手术室前,娄沂文还未进入的病房前,所有的出入口,都有便衣把守着,根本不让外人介入,即使是身为女儿的千晴也不能贴近半点。
只为,他是犯罪嫌疑人。
千晴只能远远的看着,眼泪早就干了,她什么也做不了,便只剩下了祈祷,只希望父亲能够醒过来,能够让她看一眼父亲,上几句话。
手术室的灯终于灭了,千晴的心提到了嗓子眼,一只大手始终紧握着她的小手,沙逸轩沉稳的看着手术室门的方向,那里有便衣守着,以他的身份可以过去,可是千晴不可以,她要避嫌。

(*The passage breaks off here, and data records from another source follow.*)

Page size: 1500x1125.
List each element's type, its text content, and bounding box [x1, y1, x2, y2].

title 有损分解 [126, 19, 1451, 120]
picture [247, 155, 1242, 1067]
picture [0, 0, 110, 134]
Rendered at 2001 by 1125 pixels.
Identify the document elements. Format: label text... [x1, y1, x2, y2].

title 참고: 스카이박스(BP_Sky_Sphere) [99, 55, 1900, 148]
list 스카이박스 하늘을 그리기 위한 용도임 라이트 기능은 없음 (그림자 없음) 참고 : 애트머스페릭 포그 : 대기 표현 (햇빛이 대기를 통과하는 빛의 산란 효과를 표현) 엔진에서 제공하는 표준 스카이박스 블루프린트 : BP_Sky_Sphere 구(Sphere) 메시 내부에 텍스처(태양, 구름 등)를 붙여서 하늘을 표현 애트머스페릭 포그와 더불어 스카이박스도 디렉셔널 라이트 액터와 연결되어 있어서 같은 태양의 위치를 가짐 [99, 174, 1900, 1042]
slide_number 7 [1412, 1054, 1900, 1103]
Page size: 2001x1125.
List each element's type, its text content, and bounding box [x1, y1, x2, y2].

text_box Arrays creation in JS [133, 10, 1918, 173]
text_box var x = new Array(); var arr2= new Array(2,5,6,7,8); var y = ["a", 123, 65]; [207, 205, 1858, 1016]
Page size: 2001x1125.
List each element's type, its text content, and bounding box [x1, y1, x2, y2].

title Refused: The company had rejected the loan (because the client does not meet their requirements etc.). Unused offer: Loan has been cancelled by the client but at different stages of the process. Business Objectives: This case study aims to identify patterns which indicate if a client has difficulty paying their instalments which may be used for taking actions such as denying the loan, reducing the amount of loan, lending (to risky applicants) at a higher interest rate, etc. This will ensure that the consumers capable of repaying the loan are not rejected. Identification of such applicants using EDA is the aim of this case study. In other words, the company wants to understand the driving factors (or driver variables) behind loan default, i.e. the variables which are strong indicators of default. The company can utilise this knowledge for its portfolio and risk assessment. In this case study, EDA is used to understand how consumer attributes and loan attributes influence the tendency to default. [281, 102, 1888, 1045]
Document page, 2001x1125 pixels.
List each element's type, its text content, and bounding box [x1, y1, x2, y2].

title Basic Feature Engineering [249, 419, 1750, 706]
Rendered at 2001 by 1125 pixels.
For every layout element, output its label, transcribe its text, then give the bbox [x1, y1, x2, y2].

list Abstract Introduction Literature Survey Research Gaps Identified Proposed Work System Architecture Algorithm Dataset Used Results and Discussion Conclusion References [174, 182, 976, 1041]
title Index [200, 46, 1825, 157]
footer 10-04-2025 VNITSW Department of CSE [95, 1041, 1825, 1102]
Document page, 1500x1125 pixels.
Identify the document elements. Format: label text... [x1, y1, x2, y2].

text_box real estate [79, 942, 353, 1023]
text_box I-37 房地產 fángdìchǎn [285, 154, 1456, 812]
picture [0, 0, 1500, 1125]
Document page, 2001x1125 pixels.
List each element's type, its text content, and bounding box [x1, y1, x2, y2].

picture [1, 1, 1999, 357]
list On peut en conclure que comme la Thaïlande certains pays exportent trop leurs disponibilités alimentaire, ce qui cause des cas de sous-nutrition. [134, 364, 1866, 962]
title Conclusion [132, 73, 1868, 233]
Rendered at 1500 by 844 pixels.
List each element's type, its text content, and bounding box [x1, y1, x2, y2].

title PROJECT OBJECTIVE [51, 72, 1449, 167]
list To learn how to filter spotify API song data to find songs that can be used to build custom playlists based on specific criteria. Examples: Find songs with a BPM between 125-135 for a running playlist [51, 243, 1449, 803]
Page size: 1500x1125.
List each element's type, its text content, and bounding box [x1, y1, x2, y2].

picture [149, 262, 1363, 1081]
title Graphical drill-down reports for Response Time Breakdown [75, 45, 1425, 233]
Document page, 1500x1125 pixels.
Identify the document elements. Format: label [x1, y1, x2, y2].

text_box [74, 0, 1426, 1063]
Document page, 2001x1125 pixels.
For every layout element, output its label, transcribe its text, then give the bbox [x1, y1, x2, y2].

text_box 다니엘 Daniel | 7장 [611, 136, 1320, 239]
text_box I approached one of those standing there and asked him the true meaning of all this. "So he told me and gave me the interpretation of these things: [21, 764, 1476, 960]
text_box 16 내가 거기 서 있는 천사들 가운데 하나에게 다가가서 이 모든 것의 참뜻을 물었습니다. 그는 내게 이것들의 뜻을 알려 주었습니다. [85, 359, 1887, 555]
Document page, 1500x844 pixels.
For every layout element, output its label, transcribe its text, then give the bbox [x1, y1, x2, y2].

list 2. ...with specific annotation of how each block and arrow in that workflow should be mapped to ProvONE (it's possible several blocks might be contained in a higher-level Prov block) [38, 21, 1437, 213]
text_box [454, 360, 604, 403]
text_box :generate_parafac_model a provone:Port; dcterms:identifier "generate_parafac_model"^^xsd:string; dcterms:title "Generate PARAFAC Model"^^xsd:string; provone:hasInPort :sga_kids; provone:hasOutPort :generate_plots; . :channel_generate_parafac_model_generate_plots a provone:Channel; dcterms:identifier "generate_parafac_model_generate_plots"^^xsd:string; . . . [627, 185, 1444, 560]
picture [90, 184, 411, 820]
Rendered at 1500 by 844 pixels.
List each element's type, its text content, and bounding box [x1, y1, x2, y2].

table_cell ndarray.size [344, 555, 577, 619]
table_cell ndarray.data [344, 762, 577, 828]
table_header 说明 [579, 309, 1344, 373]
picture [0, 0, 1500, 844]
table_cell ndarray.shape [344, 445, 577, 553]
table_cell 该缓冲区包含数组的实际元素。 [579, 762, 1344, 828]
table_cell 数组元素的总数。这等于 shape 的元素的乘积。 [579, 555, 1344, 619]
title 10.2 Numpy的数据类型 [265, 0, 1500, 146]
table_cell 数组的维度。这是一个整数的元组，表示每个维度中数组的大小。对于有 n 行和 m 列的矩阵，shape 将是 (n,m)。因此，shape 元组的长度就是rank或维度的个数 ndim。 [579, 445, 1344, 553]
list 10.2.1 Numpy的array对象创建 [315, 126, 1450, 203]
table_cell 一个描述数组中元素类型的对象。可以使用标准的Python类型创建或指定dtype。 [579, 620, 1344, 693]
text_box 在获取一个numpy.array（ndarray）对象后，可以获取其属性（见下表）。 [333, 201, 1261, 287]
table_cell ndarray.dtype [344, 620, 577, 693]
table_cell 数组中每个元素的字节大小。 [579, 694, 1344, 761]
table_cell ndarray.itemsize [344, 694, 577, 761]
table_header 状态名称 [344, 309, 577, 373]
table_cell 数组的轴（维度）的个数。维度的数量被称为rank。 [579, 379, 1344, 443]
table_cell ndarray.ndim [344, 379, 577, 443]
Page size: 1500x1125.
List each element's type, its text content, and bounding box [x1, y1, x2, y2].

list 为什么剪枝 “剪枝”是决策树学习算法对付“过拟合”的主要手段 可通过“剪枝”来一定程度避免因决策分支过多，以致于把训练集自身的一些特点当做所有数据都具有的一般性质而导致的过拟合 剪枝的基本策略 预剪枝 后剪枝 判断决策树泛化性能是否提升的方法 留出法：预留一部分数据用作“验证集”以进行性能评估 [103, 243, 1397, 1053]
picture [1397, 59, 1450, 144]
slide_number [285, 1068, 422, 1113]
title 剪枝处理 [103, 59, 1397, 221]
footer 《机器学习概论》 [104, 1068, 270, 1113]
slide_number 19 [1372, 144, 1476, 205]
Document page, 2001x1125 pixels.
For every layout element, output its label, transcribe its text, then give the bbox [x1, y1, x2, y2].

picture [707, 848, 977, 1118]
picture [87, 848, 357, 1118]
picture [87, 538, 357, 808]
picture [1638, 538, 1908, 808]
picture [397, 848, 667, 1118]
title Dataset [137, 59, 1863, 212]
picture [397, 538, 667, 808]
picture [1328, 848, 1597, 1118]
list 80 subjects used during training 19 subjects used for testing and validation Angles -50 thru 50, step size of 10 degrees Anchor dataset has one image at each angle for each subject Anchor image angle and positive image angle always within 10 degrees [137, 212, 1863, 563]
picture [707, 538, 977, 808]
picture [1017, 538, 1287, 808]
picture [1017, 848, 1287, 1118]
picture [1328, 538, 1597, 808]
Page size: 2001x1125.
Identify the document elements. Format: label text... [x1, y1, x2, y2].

一审还没开始,警方要防止的是窜口供,即使是娄沂文昏倒了也要执行这个规定,这是铁定的,谁也不能违反。
娄沂文被推了出来,千晴倏的站了起来“爸爸”她哭喊。
沙逸轩松开了她的手,一边走一边低声道:“站着,等我,马上回来。”
千晴眼睁睁的看着沙逸轩走到被推着的病床前,父亲安静的躺在床上,紧闭着的眼睛告诉她他还没有醒过来,可是,他到底还有没有醒过来的可能呢?
沙逸轩随着推床边走边与医生交谈着,片刻后他走回向千晴,千晴的心提到了嗓子眼一般,眼看着他走近,她冲过去拉住他的手臂“阿轩,我爸怎样了?”
沙逸轩回握着她的手,然后轻声道:“有可能会醒过来。”
他的是有可能,而不是可能。
脑子里轰然作响,千晴再也支撑不住了,身子一歪,她倒了下去。
太久了,从不理世事的乖乖女到开始品尝世态炎凉,那巨大的差异她虽然已经有些习惯了,可是那反差还是让她禁不住的受到了刺激。
沙逸轩开了一间单人病房,千晴被抱了进去,掐人中,打针,各种的抢救措施,很快千晴就醒了,沙逸轩一挥手,护士和医生退了出去,病房里就只剩下了他和千晴,她的眼底已蓄满了泪,脑子里就是爸爸被推出病房时的那一个画面,太残忍了。
可是,床前的男子却面无表情,他低声道:“如果醒了,我会让你与他见上一面,现在,你要保持清醒,否则,很有可能他醒过来的时候你在昏睡着,错过了,是你自己的事。”